Overqualified means you are working below what you could be working at.
 
vzn
overqualified means different things. it may mean "we dont want to hire you, because we think you might not hold onto the position when better one comes along," etc
 
In the phenomenon I mentioned, they aren't even hired out of fear that other companies think they are overqualified and offer a pay raise.
@vzn So companies should always hire PhDs over undergraduates or masters degree holders?
 
vzn
11:40 PM
so oce what are your long term plans? research? these considerations highly impinge on that.
 
That doesn't make very much sense.
 
vzn
youre putting words in my mouth. :(
 
user54412
vzn: Another piece of data I'd like is how much value a phd adds above the trait "selected for a phd program"
 
If I have an affine space (E,V,+) and an inner product defined on $V$ what's the point of the inner product? Does it give me any information about the elements of E?
 
@vzn UT had a 100 percent job rate last year for those who didn't want to go to a PhD program. I have no clue where I'll land up.
 
user54412
11:41 PM
There was a study in Princeton a while back to see the value added for getting an undergrad degree here vs. elsewhere, considering the same population of students (those admitted to Princeton) -- turns out the answer is "not much"
 
@vzn I apologize. What do you propose?
 
vzn
oce dont have a (soundbite) answer/ solution, its a very deep issue. "noticing"/ acknowledging it is a good place to start...
 
@StanShunpike The inner product is just a (canonical) map from the vector space to the complex numbers.
 
vzn
CW that study sounds like trying to quantify the value of an elite school (princeton) wrt later (post edu) salaries... which is a similar challenge...

Source data -
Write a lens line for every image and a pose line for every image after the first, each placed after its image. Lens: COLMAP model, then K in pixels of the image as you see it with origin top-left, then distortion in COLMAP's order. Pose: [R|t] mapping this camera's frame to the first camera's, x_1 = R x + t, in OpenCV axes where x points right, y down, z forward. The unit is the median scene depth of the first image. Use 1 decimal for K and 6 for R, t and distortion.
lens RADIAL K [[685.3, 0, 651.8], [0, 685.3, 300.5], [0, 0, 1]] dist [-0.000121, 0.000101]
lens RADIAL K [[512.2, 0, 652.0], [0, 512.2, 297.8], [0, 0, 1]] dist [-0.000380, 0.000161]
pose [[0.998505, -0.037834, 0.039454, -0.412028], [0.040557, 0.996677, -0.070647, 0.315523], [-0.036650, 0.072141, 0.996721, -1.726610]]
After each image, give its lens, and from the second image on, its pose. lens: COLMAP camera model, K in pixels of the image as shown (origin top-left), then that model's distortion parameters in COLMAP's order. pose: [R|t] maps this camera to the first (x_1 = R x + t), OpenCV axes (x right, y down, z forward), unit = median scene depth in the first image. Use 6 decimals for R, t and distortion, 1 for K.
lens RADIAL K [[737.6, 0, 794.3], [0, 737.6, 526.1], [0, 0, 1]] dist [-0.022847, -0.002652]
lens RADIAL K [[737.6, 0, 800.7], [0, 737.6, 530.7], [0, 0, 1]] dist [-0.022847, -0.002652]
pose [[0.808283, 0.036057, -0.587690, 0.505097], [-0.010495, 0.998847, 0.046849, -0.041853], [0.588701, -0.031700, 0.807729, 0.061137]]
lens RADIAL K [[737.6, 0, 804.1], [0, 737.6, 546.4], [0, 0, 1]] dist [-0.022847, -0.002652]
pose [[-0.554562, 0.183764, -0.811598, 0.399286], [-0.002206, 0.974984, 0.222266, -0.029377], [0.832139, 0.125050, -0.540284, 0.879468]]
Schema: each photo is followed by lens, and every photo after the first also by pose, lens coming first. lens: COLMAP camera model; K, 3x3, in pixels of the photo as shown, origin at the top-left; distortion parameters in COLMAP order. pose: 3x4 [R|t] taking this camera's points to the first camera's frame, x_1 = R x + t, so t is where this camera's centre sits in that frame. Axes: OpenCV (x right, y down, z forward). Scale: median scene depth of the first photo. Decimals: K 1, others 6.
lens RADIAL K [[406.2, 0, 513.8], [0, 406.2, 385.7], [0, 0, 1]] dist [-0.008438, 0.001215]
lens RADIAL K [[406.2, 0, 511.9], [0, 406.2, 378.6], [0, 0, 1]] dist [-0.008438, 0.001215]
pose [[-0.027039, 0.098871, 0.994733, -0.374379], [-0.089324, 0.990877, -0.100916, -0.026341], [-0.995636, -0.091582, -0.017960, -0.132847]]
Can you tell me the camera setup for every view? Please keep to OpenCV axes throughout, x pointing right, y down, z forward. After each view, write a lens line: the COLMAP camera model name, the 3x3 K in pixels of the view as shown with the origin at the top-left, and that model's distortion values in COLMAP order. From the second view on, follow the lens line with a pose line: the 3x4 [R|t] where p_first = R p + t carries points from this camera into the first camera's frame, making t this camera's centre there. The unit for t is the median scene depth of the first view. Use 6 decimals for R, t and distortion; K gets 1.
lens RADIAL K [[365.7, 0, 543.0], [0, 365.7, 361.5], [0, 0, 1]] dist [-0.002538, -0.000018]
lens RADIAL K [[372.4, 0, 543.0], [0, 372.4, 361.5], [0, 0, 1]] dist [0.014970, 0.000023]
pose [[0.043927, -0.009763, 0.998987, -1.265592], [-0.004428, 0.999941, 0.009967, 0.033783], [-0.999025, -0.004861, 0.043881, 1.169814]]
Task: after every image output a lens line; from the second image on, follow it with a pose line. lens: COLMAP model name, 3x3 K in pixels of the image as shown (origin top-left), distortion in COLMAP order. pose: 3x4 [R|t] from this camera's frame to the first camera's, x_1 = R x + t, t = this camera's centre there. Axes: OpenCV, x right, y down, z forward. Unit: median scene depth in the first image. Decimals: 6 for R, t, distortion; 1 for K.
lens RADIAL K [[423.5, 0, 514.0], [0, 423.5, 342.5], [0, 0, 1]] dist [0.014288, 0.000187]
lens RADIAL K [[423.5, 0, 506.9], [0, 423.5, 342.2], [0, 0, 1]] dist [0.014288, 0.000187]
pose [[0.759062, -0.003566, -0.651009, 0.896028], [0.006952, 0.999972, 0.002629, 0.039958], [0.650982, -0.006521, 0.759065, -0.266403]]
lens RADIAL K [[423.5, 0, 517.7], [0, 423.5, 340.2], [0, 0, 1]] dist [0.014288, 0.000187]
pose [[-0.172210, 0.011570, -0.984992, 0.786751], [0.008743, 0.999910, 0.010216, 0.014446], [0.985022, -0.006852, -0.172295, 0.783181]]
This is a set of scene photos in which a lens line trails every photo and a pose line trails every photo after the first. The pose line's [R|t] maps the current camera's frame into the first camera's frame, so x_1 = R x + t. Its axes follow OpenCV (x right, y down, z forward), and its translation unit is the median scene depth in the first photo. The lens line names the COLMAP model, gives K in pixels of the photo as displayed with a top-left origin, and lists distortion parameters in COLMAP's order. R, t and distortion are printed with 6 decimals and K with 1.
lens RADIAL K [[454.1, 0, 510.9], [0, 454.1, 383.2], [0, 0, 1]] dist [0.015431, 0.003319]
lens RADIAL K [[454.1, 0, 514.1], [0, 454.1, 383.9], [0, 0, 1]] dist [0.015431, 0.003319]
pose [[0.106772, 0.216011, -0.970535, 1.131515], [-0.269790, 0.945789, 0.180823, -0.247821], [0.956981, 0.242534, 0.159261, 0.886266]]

Exercises to complete -
**A)** Copy the stretch of the chat excerpt on overqualification from "That doesn't make" through "elements of E?" without changes.
**B)** In the chat excerpt on overqualification, what reason does vzn give for a company not hiring someone it calls "overqualified"? Answer in one to three sentences.
**C)** Write the next part of the chat excerpt on overqualification, starting after its last message.
None of the lines are used here.

Answer list -
**A)**
That doesn't make very much sense.
 
vzn
youre putting words in my mouth. :(
 
user54412
vzn: Another piece of data I'd like is how much value a phd adds above the trait "selected for a phd program"
 
If I have an affine space (E,V,+) and an inner product defined on $V$ what's the point of the inner product? Does it give me any information about the elements of E?

**B)** The company may think the person might not hold onto the position when a better one comes along.

**C)**
 
@0celo7 so there's nothing more to it than that. Okay.
 
11:45 PM
@StanShunpike The inner product could be a map into the field over which you define the affine space. Note that $\mathbb{C}-\{0\}$ is just the most popular choice for the field.
@StanShunpike Now that I think about it...I'm not sure affine spaces have an inner product. Perhaps I'm misremembering what an affine space is. What does $(E,V,+)$ mean?
 
vzn
re going to the moon, last massive US natl science program....
yesterday, by tpg2114
@StanShunpike It had nothing to do with realism and everything to do with beating the communists
(speaking of communism lol)
 
@ChrisWhite In what sense do you mean "value added"? Expected lifetime pay Bachelor's vs PhD, or from the company's perspective?
 
user54412
@alarge Both. The company will pay a certain premium to draw employees from a pool of people with less risk of being failures at the job. So it's a statistical value from the company's perspective, which translates to a real pay increase for the phd.
 
user54412
I just don't know how big an effect this is.